Uma aproximação e uma exploração do mar enquanto recurso natural vai ser incontornável, mas o maior aliado dessa aproximação é a actual crise económica. Há dois ou três anos ninguém tinha tempo para ouvir falar do mar. Neste momento, as pessoas estão atentas, os grupos económicos começam a posicionar-se. Diria que estamos numa fase intermédia, de lançamento de agendas. Já há várias estratégias para o mar, mas uma estratégia só passa a sê-lo quando for interiorizada por aqueles que têm de a executar. E é isso que falta.


Um relatório da FAO diz que em 2015 o peixe para consumo já vai ser mais de metade proveniente de aquacultura... há aqui uma janela de oportunidade, que nós perdemos, ou ainda vamos a tempo?

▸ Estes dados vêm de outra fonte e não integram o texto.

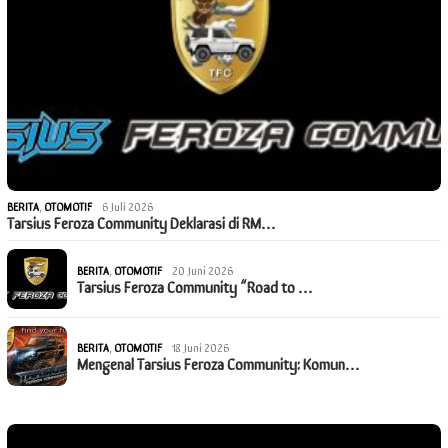
BERITA
,
OTOMOTIF
6 Juli 2026
Tarsius Feroza Community Deklarasi di RM…
BERITA
,
OTOMOTIF
20 Juni 2026
Tarsius Feroza Community “Road to …
BERITA
,
OTOMOTIF
18 Juni 2026
Mengenal Tarsius Feroza Community: Komun…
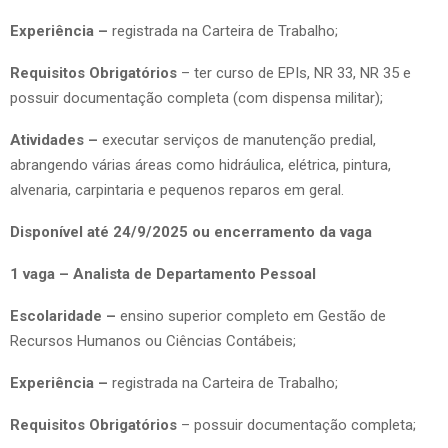
Experiência –
registrada na Carteira de Trabalho;
Requisitos Obrigatórios
– ter curso de EPIs, NR 33, NR 35 e
possuir documentação completa (com dispensa militar);
Atividades –
executar serviços de manutenção predial,
abrangendo várias áreas como hidráulica, elétrica, pintura,
alvenaria, carpintaria e pequenos reparos em geral.
Disponível até 24/9/2025 ou encerramento da vaga
1 vaga – Analista de Departamento Pessoal
Escolaridade –
ensino superior completo em Gestão de
Recursos Humanos ou Ciências Contábeis;
Experiência –
registrada na Carteira de Trabalho;
Requisitos Obrigatórios
– possuir documentação completa;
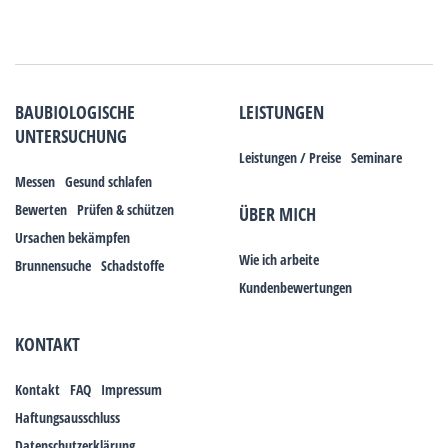
BAUBIOLOGISCHE
LEISTUNGEN
UNTERSUCHUNG
Leistungen / Preise
Seminare
Messen
Gesund schlafen
Bewerten
Prüfen & schützen
ÜBER MICH
Ursachen bekämpfen
Wie ich arbeite
Brunnensuche
Schadstoffe
Kundenbewertungen
KONTAKT
Kontakt
FAQ
Impressum
Haftungsausschluss
Datenschutzerklärung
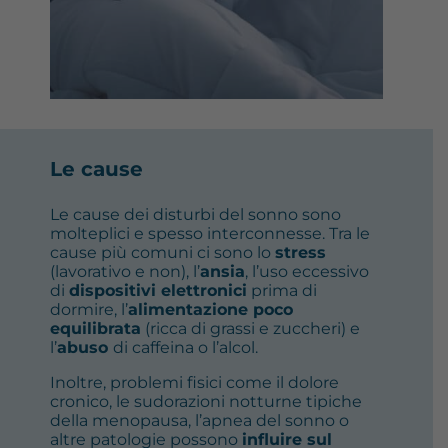
Le cause
Le cause dei disturbi del sonno sono
molteplici e spesso interconnesse. Tra le
cause più comuni ci sono lo
stress
(lavorativo e non), l’
ansia
, l’uso eccessivo
di
dispositivi elettronici
prima di
dormire, l’
alimentazione poco
equilibrata
(ricca di grassi e zuccheri) e
l’
abuso
di caffeina o l’alcol.
Inoltre, problemi fisici come il dolore
cronico, le sudorazioni notturne tipiche
della menopausa, l’apnea del sonno o
altre patologie possono
influire sul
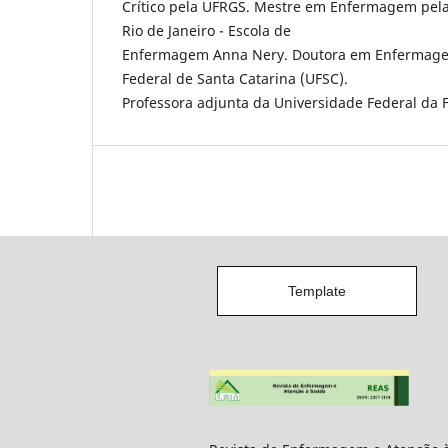
Crítico pela UFRGS. Mestre em Enfermagem pela
Rio de Janeiro - Escola de
Enfermagem Anna Nery. Doutora em Enfermage
Federal de Santa Catarina (UFSC).
Professora adjunta da Universidade Federal da F
Template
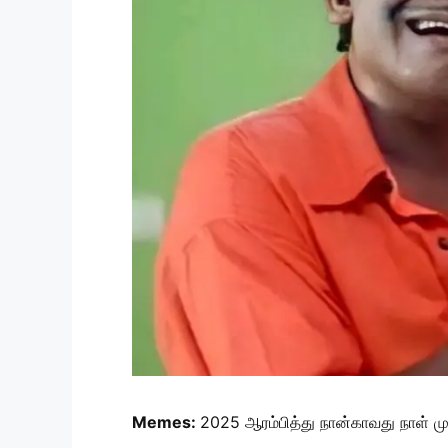
Memes:
2025 ஆரம்பித்து நான்காவது நாள் ம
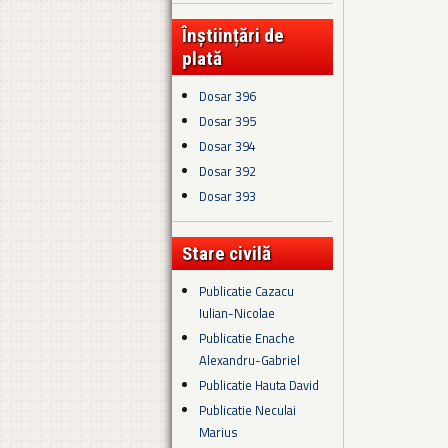
Înștiințări de
plată
Dosar 396
Dosar 395
Dosar 394
Dosar 392
Dosar 393
Stare civilă
Publicatie Cazacu
Iulian-Nicolae
Publicatie Enache
Alexandru-Gabriel
Publicatie Hauta David
Publicatie Neculai
Marius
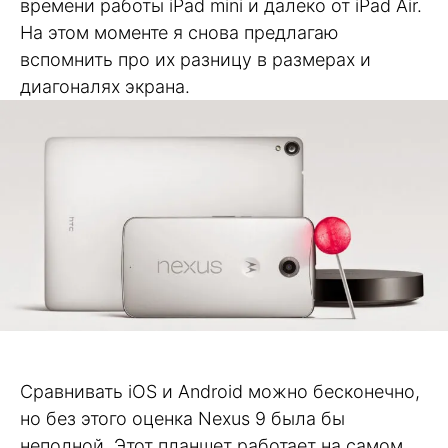
времени работы iPad mini и далеко от iPad Air.
На этом моменте я снова предлагаю
вспомнить про их разницу в размерах и
диагоналях экрана.
Сравнивать iOS и Android можно бесконечно,
но без этого оценка Nexus 9 была бы
неполной. Этот планшет работает на самом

Essa ideia de que os comboios não voltam à estação não é verdade. Quando cheguei a Portugal das Nações Unidas disseram-me que já não havia condições para desenvolver o transporte marítimo, porque nos anos 70 tínhamos desmantelado a nossa marinha mercante. Desde essa altura até hoje, conheço muitos armadores espanhóis, holandeses, que têm utilizado rotas de transporte marítimo de Lisboa a Luanda, que é uma rota altamente rentável, e que não estão a ser usadas por armadores portugueses. Nós não podemos acreditar que as coisas acontecem para sempre. O transporte marítimo é dinâmico, porque ele significa comércio mundial, e o comércio mundial tem-se alterado muitíssimo nos últimos anos. Com a abertura do novo canal do Panamá vamos começar a ter fluxos de transporte marítimo de Ocidente para Oriente a passar aqui, tudo isto são oportunidades. Mas Sines já deveria ter uma ligação ferroviária directa a Espanha - é a tal falta de visão de que falo. Estamos atrasados, mas não quer dizer que perdemos o comboio. Na aquacultura só perdemos o comboio quando deixarmos de consumir peixe. Enquanto continuarmos a ser os maiores consumidores de pescado a nível mundial, temos de adequar a oferta à procura, senão continuamos a importar. São cerca de mil milhões de euros de défice anual na balança comercial. Falamos muito do preço que pagamos pelos submarinos, e eu recordo que todos os anos pagamos esse mesmo valor à mesa, em pescado. Comemos os submarinos, sem espinhas. E é preciso começar a pensar nisto.